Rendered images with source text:
* * *

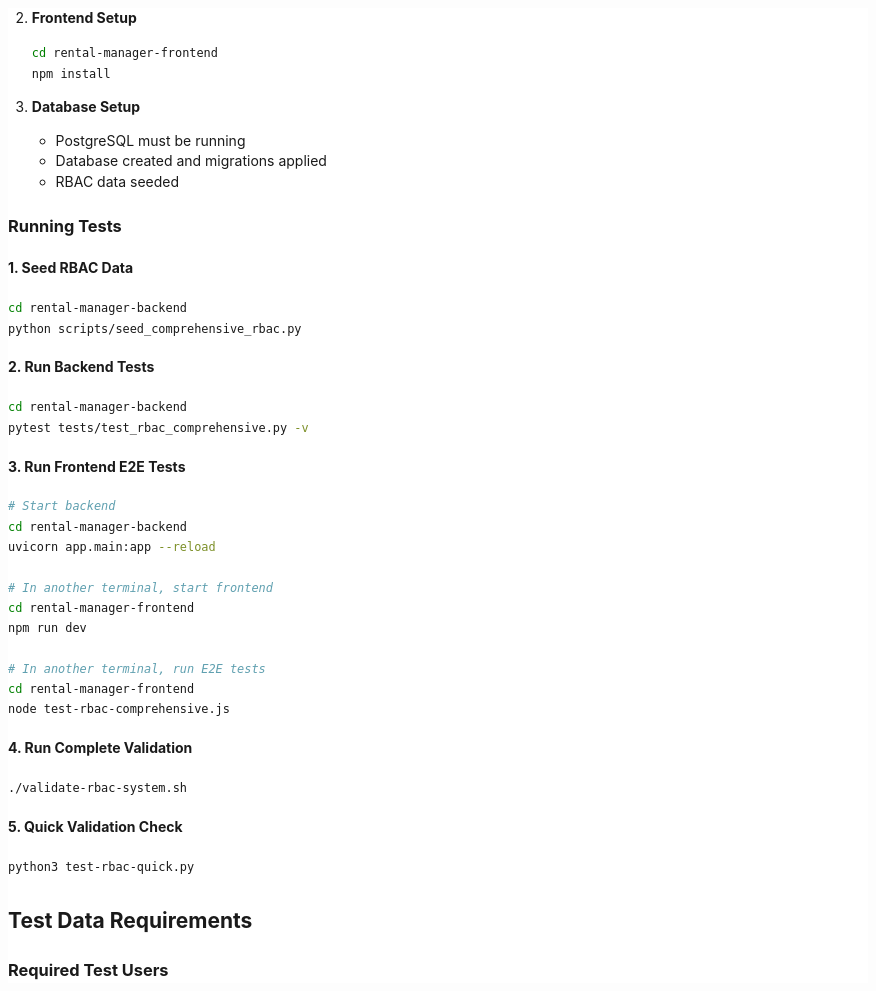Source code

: 2. **Frontend Setup**
   ```bash
   cd rental-manager-frontend
   npm install
   ```

3. **Database Setup**
   - PostgreSQL must be running
   - Database created and migrations applied
   - RBAC data seeded

### Running Tests

#### 1. Seed RBAC Data
```bash
cd rental-manager-backend
python scripts/seed_comprehensive_rbac.py
```

#### 2. Run Backend Tests
```bash
cd rental-manager-backend
pytest tests/test_rbac_comprehensive.py -v
```

#### 3. Run Frontend E2E Tests
```bash
# Start backend
cd rental-manager-backend
uvicorn app.main:app --reload

# In another terminal, start frontend
cd rental-manager-frontend
npm run dev

# In another terminal, run E2E tests
cd rental-manager-frontend
node test-rbac-comprehensive.js
```

#### 4. Run Complete Validation
```bash
./validate-rbac-system.sh
```

#### 5. Quick Validation Check
```bash
python3 test-rbac-quick.py
```

## Test Data Requirements

### Required Test Users
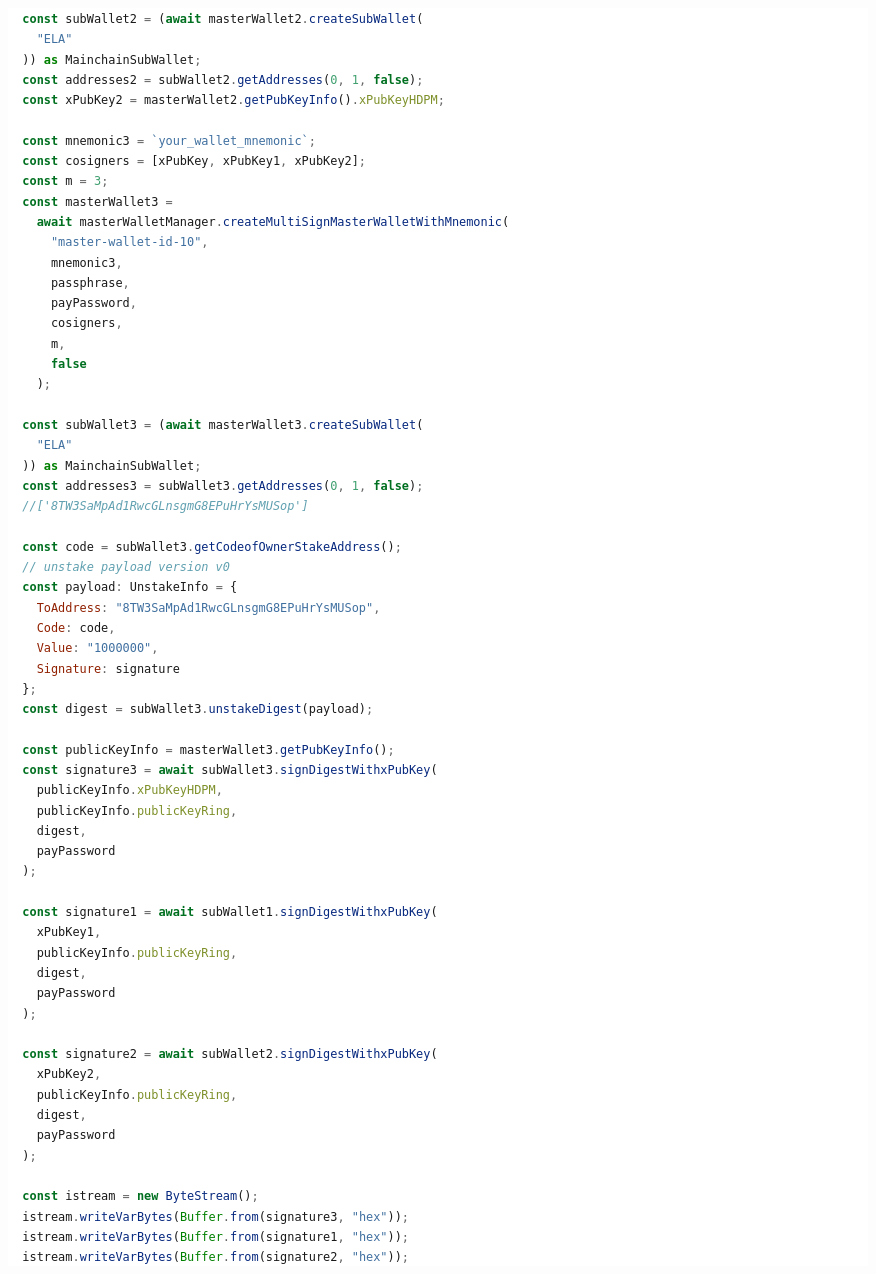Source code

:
 ```js
  const subWallet2 = (await masterWallet2.createSubWallet(
    "ELA"
  )) as MainchainSubWallet;
  const addresses2 = subWallet2.getAddresses(0, 1, false);
  const xPubKey2 = masterWallet2.getPubKeyInfo().xPubKeyHDPM;

  const mnemonic3 = `your_wallet_mnemonic`;
  const cosigners = [xPubKey, xPubKey1, xPubKey2];
  const m = 3;
  const masterWallet3 =
    await masterWalletManager.createMultiSignMasterWalletWithMnemonic(
      "master-wallet-id-10",
      mnemonic3,
      passphrase,
      payPassword,
      cosigners,
      m,
      false
    );

  const subWallet3 = (await masterWallet3.createSubWallet(
    "ELA"
  )) as MainchainSubWallet;
  const addresses3 = subWallet3.getAddresses(0, 1, false);
  //['8TW3SaMpAd1RwcGLnsgmG8EPuHrYsMUSop']

  const code = subWallet3.getCodeofOwnerStakeAddress();
  // unstake payload version v0
  const payload: UnstakeInfo = {
    ToAddress: "8TW3SaMpAd1RwcGLnsgmG8EPuHrYsMUSop",
    Code: code,
    Value: "1000000",
    Signature: signature
  };
  const digest = subWallet3.unstakeDigest(payload);

  const publicKeyInfo = masterWallet3.getPubKeyInfo();
  const signature3 = await subWallet3.signDigestWithxPubKey(
    publicKeyInfo.xPubKeyHDPM,
    publicKeyInfo.publicKeyRing,
    digest,
    payPassword
  );

  const signature1 = await subWallet1.signDigestWithxPubKey(
    xPubKey1,
    publicKeyInfo.publicKeyRing,
    digest,
    payPassword
  );

  const signature2 = await subWallet2.signDigestWithxPubKey(
    xPubKey2,
    publicKeyInfo.publicKeyRing,
    digest,
    payPassword
  );

  const istream = new ByteStream();
  istream.writeVarBytes(Buffer.from(signature3, "hex"));
  istream.writeVarBytes(Buffer.from(signature1, "hex"));
  istream.writeVarBytes(Buffer.from(signature2, "hex"));

```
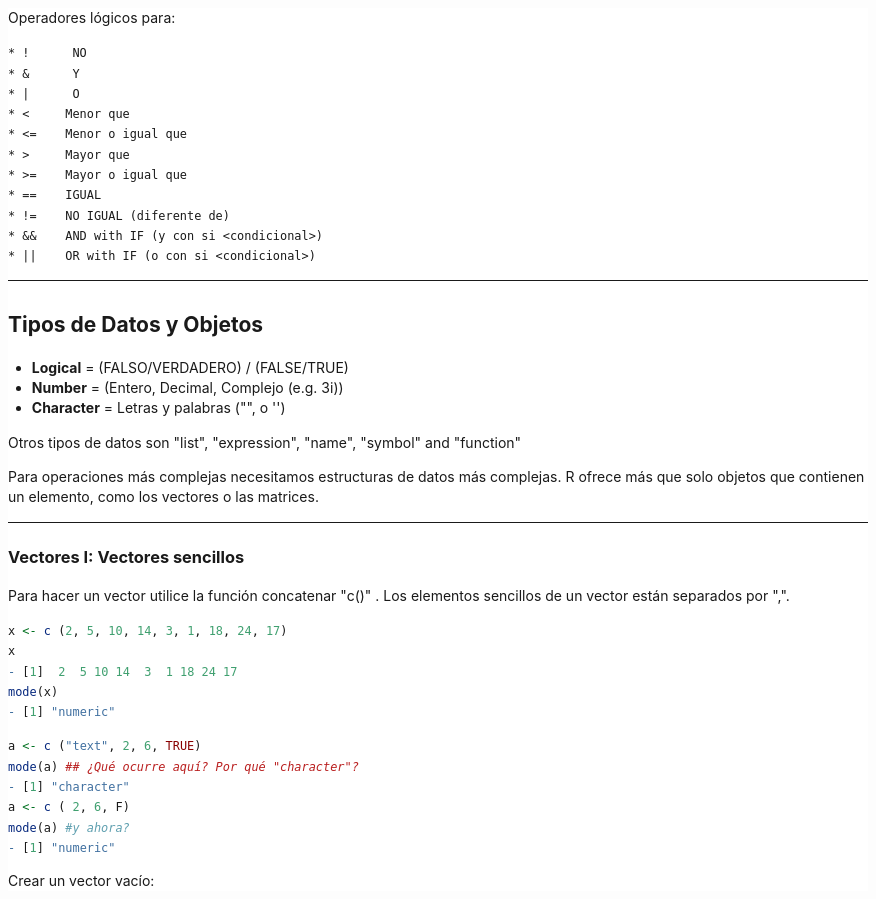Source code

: Operadores lógicos para:
```
* !      NO
* &      Y
* |      O
* <     Menor que
* <=    Menor o igual que
* >     Mayor que
* >=    Mayor o igual que
* ==    IGUAL
* !=    NO IGUAL (diferente de)
* &&    AND with IF (y con si <condicional>)
* ||    OR with IF (o con si <condicional>)
```

***

## Tipos de Datos y Objetos

* **Logical** = (FALSO/VERDADERO) / (FALSE/TRUE)
* **Number** = (Entero, Decimal, Complejo (e.g. 3i))
* **Character** = Letras y palabras ("", o '')

Otros tipos de datos son "list", "expression", "name", "symbol" and "function"

Para operaciones más complejas necesitamos estructuras de datos más complejas. R ofrece más que solo objetos que contienen un elemento, como los vectores o las matrices.

***

### Vectores I: Vectores sencillos     

Para hacer un vector utilice la función concatenar "c()" . Los elementos sencillos de un vector están separados por ",".


```r
x <- c (2, 5, 10, 14, 3, 1, 18, 24, 17)
x
- [1]  2  5 10 14  3  1 18 24 17
mode(x)
- [1] "numeric"
```


```r
a <- c ("text", 2, 6, TRUE)
mode(a) ## ¿Qué ocurre aquí? Por qué "character"?
- [1] "character"
a <- c ( 2, 6, F)
mode(a) #y ahora?
- [1] "numeric"
```

Crear un vector vacío:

* * *

Aim of the exercise
The answer is the line holding "### Vectores I: Vectores sencillos" and all the lines after it through the end of the records, repeated exactly.

Response to the exercise
### Vectores I: Vectores sencillos     

Para hacer un vector utilice la función concatenar "c()" . Los elementos sencillos de un vector están separados por ",".


```r
x <- c (2, 5, 10, 14, 3, 1, 18, 24, 17)
x
- [1]  2  5 10 14  3  1 18 24 17
mode(x)
- [1] "numeric"
```


```r
a <- c ("text", 2, 6, TRUE)
mode(a) ## ¿Qué ocurre aquí? Por qué "character"?
- [1] "character"
a <- c ( 2, 6, F)
mode(a) #y ahora?
- [1] "numeric"
```

Crear un vector vacío:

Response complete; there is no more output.